My American Dream is a decade long project of creating images in a poetic nonlinear narrative that is both dreamlike (capturing dream space and time in installations that have larger intentions beyond the form and content of any singular piece) and the story of my own life with my husband in the larger cosmology of a United States and history that helped our life come about and to give us the freedom to be who we are and to help to others to hope and forge a positive and nurturing life full of beauty, love, and the pursuit of happiness.
In the 21st century, I believe in a have your cake, and eat it, too-plan, combining the subjective beauty and painterliness of modernity with the cultural relevance and narrative pertinence of postmodernity. If you could have the emotion depth and formal nuance of a Rembrandt, married to the populism (and politics!) of a Warhol, maybe you can create something new. Growing up skiing in Colorado and going to the Denver Art Museum, the great wanderlust in painted landscapes of the Rockies by Germans like Ufer and Hennings would intrinsically have a strong influence on my artistic life. At home, I discovered European illustration and underground comics, and their closeness to Grosz, Dix, Die Brücke and more that would help give my vehicles their expression. Fassbinder influences me by his use of melodrama to get his audience involved in stories imbued with feeling. He used this tension as a seductive agent to have viewers empathize and have compassion for avatars who have journeys through discourse, with ideas of both Marx and Freud permeating their worlds.
100 years since Duchamp’s Fountain, I think we can circle back to the unconscious, to notions of transcendence, the ineffable, and the sublime. After Richter, I want to penetrate the picture plane at the same time that I want to keep the content of the Pictures generation. For me, my images are Proustian madeleines, aesthetic talismans to form thoughts and feelings from my own life into the image, like James Dean’s method acting, suturing his own biography into his characters’ lines. Elvis never wrote his own songs, but used the lyrics and mood of his chosen melodies to cull something deep inside generating a moving voice that spoke not just for him, but also allegorically for generations. Turner turned towards the light of God when gazing towards the sun, producing Kantian transfixes of Romantic sublimes beyond the corporeal existence of his forms, Cézanne was able to project his unconscious along with his conscious brush when painting his Monte Sainte-Victoire thinking of his childhood with Zola. And the spirit of American modernity of Hopper, O’Keefe, Dove, Hartley, Burchfield, and Ryder dreams deep to my core, Leaves of Grass to my Walden Pond.
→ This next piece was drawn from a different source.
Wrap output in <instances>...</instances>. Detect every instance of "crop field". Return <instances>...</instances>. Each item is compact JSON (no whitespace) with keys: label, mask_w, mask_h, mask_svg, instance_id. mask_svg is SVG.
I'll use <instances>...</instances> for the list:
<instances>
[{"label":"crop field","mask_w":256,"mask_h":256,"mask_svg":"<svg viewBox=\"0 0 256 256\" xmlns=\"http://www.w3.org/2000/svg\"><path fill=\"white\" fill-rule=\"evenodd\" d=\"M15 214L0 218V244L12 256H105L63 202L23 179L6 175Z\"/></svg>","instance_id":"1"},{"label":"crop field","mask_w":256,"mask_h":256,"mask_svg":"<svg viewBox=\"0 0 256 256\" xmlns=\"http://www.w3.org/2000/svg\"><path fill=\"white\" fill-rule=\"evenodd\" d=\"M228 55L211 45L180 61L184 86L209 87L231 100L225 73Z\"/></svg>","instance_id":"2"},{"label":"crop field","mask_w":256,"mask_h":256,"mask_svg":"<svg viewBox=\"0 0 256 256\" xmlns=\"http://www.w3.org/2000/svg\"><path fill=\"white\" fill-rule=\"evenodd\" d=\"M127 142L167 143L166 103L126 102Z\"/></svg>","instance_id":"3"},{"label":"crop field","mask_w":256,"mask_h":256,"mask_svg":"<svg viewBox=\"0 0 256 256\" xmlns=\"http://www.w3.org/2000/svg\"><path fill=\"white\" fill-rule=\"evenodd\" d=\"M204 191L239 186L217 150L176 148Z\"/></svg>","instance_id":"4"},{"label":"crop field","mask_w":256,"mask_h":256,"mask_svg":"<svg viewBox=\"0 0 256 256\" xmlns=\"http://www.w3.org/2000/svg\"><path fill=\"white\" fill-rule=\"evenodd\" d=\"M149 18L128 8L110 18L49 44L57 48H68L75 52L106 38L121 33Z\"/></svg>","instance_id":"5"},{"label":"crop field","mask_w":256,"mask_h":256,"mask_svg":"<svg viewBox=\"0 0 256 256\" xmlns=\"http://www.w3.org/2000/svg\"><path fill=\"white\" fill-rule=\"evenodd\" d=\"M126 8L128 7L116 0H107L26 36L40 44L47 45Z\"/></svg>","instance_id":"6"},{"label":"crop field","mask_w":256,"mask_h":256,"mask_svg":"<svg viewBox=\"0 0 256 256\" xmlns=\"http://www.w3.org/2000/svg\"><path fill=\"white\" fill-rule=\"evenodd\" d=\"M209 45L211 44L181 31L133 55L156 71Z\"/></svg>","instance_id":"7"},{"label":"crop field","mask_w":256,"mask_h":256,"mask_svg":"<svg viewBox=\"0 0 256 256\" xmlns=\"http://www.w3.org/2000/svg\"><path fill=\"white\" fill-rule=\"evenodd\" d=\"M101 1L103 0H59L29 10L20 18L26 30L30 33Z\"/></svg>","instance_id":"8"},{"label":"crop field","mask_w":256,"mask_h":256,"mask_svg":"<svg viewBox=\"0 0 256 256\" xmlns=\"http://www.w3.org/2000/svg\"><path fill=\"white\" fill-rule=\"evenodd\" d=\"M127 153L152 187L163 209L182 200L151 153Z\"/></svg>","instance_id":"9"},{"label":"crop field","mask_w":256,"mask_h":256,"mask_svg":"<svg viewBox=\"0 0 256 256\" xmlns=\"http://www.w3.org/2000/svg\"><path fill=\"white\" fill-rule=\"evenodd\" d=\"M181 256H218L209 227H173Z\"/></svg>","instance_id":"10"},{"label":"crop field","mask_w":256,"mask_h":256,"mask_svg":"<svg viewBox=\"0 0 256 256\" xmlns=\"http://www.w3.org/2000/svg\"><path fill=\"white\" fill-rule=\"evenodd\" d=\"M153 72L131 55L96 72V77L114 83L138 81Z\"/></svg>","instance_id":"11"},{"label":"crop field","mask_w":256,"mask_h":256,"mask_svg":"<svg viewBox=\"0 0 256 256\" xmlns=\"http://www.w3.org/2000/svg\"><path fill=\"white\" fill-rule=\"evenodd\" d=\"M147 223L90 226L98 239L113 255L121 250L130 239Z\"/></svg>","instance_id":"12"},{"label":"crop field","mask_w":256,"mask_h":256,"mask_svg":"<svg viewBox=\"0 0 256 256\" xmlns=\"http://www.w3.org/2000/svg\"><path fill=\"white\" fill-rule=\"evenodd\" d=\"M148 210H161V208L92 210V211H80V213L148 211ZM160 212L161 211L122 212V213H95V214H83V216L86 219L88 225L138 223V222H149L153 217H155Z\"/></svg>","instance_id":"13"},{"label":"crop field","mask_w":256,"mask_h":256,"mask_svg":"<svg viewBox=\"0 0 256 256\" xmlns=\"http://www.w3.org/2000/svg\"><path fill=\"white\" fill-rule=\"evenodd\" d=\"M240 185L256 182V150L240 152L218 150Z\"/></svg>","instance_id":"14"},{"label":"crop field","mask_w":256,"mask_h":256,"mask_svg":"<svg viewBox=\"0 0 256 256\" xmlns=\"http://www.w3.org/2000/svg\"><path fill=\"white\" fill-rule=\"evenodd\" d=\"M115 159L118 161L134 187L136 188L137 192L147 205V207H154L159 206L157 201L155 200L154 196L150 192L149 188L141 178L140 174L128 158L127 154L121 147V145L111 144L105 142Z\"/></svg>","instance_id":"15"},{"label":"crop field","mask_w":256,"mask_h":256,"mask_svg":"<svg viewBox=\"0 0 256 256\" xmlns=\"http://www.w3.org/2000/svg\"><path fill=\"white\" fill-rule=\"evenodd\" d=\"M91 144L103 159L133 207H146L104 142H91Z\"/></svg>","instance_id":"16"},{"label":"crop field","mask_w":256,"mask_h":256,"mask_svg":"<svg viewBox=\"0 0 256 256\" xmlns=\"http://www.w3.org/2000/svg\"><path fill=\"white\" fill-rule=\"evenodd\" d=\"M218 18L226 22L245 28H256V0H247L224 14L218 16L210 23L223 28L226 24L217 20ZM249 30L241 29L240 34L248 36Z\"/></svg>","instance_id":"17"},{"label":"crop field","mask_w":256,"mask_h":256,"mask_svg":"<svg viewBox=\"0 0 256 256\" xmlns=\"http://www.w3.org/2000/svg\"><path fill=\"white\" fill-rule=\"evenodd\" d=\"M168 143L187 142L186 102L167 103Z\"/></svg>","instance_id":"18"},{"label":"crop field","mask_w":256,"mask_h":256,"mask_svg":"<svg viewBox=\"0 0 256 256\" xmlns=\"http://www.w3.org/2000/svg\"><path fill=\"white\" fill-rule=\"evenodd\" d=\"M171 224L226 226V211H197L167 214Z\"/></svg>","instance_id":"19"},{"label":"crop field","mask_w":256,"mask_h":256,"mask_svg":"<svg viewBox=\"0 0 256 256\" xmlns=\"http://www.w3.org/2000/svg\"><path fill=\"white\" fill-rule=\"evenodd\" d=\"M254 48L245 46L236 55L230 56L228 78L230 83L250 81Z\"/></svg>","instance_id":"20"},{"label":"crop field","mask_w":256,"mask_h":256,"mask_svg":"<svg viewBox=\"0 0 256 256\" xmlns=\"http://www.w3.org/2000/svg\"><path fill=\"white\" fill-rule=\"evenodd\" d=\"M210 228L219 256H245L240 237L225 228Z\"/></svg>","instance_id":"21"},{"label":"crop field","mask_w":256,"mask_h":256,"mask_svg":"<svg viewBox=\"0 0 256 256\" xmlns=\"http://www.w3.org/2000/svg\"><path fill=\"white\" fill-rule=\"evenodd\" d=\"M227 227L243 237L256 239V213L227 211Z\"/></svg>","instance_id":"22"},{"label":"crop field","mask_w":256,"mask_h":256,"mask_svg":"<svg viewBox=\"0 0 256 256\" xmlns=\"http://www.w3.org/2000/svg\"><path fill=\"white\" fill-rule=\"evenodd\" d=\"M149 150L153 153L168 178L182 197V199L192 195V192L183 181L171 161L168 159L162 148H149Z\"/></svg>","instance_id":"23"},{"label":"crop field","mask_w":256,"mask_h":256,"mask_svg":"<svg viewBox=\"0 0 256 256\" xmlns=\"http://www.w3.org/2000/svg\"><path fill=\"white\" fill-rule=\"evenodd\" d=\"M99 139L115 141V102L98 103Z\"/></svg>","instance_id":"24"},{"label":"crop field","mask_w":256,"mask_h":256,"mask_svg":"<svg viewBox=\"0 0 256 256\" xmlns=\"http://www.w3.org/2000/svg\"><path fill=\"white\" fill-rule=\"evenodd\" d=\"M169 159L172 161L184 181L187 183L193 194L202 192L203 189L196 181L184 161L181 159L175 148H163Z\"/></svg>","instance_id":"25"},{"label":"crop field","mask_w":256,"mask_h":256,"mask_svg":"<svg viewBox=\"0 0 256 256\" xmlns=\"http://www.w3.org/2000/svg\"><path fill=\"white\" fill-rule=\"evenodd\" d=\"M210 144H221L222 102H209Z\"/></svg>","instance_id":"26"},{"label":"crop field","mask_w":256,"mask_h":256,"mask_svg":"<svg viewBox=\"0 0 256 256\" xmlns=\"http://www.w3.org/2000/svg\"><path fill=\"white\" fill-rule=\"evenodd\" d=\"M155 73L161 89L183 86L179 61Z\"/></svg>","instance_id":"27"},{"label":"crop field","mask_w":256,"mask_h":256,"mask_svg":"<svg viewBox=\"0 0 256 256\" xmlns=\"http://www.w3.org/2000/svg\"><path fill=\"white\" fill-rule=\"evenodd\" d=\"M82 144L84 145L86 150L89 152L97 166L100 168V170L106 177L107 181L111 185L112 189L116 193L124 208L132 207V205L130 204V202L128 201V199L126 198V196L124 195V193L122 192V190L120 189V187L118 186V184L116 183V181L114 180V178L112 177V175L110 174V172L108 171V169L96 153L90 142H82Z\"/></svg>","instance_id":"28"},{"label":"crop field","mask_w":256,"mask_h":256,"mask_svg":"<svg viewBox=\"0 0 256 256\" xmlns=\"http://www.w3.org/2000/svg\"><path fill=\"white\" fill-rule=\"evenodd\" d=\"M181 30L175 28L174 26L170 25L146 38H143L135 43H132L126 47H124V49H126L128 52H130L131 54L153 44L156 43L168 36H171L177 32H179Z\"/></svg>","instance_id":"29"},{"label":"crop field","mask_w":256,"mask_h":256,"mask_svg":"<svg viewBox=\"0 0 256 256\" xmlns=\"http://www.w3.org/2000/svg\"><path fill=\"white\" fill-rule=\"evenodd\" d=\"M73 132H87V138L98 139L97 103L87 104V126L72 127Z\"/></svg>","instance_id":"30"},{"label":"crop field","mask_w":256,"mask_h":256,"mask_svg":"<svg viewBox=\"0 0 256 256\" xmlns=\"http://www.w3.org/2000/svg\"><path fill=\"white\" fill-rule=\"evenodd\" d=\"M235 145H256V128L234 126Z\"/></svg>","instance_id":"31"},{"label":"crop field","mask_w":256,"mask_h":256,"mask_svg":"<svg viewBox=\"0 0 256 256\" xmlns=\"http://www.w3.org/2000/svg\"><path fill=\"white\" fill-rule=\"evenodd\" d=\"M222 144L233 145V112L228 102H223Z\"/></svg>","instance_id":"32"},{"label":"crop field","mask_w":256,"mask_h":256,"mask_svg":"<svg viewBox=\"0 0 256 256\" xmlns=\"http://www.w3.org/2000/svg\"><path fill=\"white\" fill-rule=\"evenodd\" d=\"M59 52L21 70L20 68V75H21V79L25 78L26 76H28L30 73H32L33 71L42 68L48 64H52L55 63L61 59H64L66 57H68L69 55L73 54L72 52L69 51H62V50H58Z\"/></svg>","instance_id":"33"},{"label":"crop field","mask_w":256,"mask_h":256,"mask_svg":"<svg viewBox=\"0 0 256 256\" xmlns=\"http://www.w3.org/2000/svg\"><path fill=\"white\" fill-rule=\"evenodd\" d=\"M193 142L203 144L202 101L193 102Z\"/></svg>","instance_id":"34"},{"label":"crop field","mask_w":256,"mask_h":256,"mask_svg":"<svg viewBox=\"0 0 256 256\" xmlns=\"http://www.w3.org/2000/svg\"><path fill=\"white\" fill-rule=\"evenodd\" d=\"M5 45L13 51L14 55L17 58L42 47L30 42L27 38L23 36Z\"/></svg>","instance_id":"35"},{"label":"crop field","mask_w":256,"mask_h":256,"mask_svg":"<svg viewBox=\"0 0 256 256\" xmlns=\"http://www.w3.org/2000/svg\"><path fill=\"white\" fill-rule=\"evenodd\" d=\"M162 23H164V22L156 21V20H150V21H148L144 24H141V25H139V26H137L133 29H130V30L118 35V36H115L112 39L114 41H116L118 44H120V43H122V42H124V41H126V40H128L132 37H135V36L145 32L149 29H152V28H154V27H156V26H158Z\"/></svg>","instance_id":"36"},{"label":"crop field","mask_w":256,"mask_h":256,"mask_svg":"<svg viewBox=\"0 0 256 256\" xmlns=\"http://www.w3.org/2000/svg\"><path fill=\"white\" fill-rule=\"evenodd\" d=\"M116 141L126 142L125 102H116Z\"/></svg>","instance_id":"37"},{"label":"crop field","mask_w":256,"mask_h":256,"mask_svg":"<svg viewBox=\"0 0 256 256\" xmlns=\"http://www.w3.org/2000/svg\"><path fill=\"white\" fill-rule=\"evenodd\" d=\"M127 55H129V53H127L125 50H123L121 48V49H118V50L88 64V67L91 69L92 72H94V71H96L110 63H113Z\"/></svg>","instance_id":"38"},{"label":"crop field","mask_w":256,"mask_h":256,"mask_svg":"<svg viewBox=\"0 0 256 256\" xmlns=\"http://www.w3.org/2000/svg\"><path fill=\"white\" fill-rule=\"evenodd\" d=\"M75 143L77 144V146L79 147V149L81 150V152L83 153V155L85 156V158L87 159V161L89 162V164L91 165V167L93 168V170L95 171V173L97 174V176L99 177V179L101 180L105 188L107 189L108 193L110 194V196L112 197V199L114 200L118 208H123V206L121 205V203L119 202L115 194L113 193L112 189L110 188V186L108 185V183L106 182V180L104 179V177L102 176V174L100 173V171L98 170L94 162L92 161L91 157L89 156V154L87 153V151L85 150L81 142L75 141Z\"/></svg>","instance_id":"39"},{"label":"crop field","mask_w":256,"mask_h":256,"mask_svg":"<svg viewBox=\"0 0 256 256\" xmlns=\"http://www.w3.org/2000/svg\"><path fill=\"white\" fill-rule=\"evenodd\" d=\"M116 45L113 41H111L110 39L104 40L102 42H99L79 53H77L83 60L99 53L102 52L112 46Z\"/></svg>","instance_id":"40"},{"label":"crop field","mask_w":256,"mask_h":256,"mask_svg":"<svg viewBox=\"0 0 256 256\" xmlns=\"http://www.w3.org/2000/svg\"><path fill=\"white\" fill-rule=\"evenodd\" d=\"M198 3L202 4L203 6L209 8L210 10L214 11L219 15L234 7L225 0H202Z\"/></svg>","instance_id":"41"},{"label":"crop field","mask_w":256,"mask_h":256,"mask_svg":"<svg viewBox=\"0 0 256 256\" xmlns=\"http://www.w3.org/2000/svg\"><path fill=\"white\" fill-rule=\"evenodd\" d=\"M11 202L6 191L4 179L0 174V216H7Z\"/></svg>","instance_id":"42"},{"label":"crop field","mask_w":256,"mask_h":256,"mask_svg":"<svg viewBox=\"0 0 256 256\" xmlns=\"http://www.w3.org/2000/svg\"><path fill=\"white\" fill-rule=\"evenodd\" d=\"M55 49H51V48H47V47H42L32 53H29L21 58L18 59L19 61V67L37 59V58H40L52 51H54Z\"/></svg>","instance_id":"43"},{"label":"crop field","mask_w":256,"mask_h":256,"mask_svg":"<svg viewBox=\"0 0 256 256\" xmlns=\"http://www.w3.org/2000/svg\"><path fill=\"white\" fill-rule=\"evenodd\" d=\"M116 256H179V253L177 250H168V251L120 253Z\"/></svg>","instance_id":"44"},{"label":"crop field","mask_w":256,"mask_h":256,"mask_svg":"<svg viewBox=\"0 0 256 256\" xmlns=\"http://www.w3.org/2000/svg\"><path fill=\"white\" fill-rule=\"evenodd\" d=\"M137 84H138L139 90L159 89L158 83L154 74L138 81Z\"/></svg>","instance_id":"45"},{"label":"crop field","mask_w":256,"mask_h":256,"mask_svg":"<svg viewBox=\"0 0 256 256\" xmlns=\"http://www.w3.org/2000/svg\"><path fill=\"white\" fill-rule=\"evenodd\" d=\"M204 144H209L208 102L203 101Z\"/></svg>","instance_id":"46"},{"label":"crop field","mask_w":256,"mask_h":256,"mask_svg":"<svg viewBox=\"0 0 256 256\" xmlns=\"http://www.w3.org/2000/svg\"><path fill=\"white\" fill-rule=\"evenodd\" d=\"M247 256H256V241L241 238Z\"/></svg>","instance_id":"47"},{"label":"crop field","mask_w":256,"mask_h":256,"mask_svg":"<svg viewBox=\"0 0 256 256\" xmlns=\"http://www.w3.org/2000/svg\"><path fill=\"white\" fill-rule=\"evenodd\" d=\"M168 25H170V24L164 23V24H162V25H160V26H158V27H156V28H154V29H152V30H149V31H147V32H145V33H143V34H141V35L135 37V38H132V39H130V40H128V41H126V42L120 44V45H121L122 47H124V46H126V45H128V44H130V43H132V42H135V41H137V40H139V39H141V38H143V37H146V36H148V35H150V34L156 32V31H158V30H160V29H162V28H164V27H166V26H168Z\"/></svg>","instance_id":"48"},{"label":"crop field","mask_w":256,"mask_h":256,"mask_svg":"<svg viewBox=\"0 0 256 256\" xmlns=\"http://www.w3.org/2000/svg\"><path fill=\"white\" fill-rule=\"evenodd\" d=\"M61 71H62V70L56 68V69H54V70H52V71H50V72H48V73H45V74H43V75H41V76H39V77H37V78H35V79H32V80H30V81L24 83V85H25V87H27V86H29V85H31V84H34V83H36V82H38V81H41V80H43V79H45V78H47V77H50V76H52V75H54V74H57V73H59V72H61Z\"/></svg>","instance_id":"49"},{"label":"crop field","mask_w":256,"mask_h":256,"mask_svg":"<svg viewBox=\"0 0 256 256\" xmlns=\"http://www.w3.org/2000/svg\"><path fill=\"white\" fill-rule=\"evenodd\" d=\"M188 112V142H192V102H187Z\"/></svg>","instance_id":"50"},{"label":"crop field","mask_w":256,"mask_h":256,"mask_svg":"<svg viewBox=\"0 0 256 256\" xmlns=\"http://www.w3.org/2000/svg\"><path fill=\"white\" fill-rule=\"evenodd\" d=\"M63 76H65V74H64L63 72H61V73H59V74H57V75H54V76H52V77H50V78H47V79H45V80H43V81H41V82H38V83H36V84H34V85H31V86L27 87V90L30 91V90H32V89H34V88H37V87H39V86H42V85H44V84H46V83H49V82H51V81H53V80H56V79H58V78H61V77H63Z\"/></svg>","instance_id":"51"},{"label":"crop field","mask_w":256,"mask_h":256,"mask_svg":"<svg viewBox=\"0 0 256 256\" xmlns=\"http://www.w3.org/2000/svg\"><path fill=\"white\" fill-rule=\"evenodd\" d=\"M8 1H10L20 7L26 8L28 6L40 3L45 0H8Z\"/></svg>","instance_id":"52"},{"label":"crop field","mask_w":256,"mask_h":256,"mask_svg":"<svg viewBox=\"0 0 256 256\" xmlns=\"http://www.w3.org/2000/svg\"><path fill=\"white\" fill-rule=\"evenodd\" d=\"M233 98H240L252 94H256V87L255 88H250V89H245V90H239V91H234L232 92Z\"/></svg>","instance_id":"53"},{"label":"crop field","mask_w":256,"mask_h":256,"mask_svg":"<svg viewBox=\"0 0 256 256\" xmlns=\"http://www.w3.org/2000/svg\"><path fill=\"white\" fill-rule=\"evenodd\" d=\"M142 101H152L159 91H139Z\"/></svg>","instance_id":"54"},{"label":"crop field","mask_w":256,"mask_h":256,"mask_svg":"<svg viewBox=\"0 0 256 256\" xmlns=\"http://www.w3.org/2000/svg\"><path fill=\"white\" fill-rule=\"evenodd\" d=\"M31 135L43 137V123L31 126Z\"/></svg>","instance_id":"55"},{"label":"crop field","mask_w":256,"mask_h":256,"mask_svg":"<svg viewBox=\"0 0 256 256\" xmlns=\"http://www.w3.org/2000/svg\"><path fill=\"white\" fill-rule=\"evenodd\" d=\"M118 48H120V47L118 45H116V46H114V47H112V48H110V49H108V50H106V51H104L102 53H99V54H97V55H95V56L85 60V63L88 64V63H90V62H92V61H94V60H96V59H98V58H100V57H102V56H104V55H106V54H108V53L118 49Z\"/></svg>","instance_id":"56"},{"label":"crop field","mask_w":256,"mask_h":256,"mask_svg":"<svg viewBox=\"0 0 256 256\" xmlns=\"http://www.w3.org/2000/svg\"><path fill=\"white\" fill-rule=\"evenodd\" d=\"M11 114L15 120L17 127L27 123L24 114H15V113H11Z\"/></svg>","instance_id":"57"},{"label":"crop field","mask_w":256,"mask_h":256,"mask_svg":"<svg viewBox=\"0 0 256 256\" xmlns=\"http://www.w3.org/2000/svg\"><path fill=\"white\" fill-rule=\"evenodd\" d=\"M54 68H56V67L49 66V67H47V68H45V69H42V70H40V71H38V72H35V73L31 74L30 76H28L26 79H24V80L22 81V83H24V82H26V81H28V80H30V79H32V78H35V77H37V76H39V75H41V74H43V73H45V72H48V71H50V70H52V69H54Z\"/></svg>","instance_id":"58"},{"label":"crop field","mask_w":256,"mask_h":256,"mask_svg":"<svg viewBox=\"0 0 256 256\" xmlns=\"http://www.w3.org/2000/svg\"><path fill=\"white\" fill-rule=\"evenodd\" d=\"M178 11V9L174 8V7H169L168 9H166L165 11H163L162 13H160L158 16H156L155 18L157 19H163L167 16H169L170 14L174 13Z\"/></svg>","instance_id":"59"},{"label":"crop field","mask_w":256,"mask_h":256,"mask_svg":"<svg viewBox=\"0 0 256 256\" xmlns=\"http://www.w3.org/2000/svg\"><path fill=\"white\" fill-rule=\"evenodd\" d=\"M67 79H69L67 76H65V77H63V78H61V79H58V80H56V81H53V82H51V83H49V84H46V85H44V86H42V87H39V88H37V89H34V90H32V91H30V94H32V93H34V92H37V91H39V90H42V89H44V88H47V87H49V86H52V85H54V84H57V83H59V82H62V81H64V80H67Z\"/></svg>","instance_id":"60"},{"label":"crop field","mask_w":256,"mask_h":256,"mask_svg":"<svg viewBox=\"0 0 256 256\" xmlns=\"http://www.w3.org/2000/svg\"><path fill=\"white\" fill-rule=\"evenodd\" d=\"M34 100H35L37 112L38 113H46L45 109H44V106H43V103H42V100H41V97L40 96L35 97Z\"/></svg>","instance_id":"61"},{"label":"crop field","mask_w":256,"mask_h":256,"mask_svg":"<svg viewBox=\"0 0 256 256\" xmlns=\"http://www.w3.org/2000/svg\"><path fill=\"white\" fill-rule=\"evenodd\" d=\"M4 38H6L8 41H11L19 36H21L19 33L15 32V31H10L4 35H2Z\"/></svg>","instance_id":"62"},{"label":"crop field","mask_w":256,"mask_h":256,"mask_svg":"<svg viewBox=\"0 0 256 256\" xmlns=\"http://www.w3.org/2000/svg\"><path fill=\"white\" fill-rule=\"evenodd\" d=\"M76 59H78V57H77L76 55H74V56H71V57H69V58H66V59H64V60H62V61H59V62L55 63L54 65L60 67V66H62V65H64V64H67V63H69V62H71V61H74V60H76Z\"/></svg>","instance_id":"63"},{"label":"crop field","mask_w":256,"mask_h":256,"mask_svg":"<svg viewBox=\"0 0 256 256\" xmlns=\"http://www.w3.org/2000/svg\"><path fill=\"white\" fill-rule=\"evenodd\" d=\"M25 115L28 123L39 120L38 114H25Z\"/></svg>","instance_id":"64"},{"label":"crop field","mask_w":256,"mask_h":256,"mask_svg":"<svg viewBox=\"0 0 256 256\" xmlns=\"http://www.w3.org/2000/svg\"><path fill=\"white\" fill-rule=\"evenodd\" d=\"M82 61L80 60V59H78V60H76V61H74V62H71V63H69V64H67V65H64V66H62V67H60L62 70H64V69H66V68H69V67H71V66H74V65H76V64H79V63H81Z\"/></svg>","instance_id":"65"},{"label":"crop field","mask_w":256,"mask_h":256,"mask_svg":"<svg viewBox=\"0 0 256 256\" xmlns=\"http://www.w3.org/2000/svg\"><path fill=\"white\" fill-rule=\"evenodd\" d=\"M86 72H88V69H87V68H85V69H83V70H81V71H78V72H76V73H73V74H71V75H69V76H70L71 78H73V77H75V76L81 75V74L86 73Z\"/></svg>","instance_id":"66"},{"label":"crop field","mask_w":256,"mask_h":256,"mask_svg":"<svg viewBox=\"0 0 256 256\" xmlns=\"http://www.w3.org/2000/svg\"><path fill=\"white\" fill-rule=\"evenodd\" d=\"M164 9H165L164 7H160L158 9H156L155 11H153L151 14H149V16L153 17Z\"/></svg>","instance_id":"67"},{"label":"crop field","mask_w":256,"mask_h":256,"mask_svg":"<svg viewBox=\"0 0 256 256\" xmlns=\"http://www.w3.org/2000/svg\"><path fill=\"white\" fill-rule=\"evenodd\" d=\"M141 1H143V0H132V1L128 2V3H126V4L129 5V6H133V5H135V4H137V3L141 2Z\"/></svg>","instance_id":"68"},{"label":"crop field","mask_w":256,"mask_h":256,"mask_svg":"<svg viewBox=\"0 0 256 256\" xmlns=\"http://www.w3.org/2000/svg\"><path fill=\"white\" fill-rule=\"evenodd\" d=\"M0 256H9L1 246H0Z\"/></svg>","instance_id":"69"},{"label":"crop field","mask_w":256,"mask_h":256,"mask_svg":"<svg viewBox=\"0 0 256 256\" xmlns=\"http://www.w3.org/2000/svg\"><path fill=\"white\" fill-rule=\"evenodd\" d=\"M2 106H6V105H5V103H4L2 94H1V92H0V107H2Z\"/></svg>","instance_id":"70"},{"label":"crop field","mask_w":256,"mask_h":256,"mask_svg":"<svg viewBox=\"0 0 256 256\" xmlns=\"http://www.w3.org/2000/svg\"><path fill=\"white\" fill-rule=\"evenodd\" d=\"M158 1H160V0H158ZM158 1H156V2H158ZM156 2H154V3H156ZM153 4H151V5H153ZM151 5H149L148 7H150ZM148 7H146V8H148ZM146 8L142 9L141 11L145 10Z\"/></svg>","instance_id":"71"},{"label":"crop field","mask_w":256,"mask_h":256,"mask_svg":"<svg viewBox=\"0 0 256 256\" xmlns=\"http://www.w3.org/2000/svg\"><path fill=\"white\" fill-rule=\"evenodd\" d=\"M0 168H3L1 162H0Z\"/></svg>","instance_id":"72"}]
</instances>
Images of our America go beyond our current state of affairs back into the world of nature, our Manifest Destiny continues to guide us in the age of the National Parks Centennial, showing us, that if you aspire to do something new, turn to nature. Our great leaders, the heroes of civil rights, make great sacrifices to strive beyond a subjective and subjugating Patriarchal Order, to lift up the spirit and agency of all peoples resisting the reification of Capitalism and Power, rebelling against oppression, creating a voice for youthful generations wanting to make a difference.
No one can really build a wall to keep people and life away from where all wants and needs to be. Borders, like artistic movements, are malleable glass ceilings that are made to be broken. Modernity continues to push through constructs by allowing our instincts, our synaesthetic feelings, to flow past how things might seem to be represented. When painting with a brush with oil paint you have the baggage of that history behind you, but you are also facing forward into the future. What other kinds of art can’t do as well, still, is make unconscious thought concrete and made visual within the plastic space of the picture plane—what leaks out (the ineffable, the uncontrolled, the ecstatic revelations, like Elvis’ gospel) become Gracelands not just of what can be, but where we can travel to become more human, sacred while embracing the profane.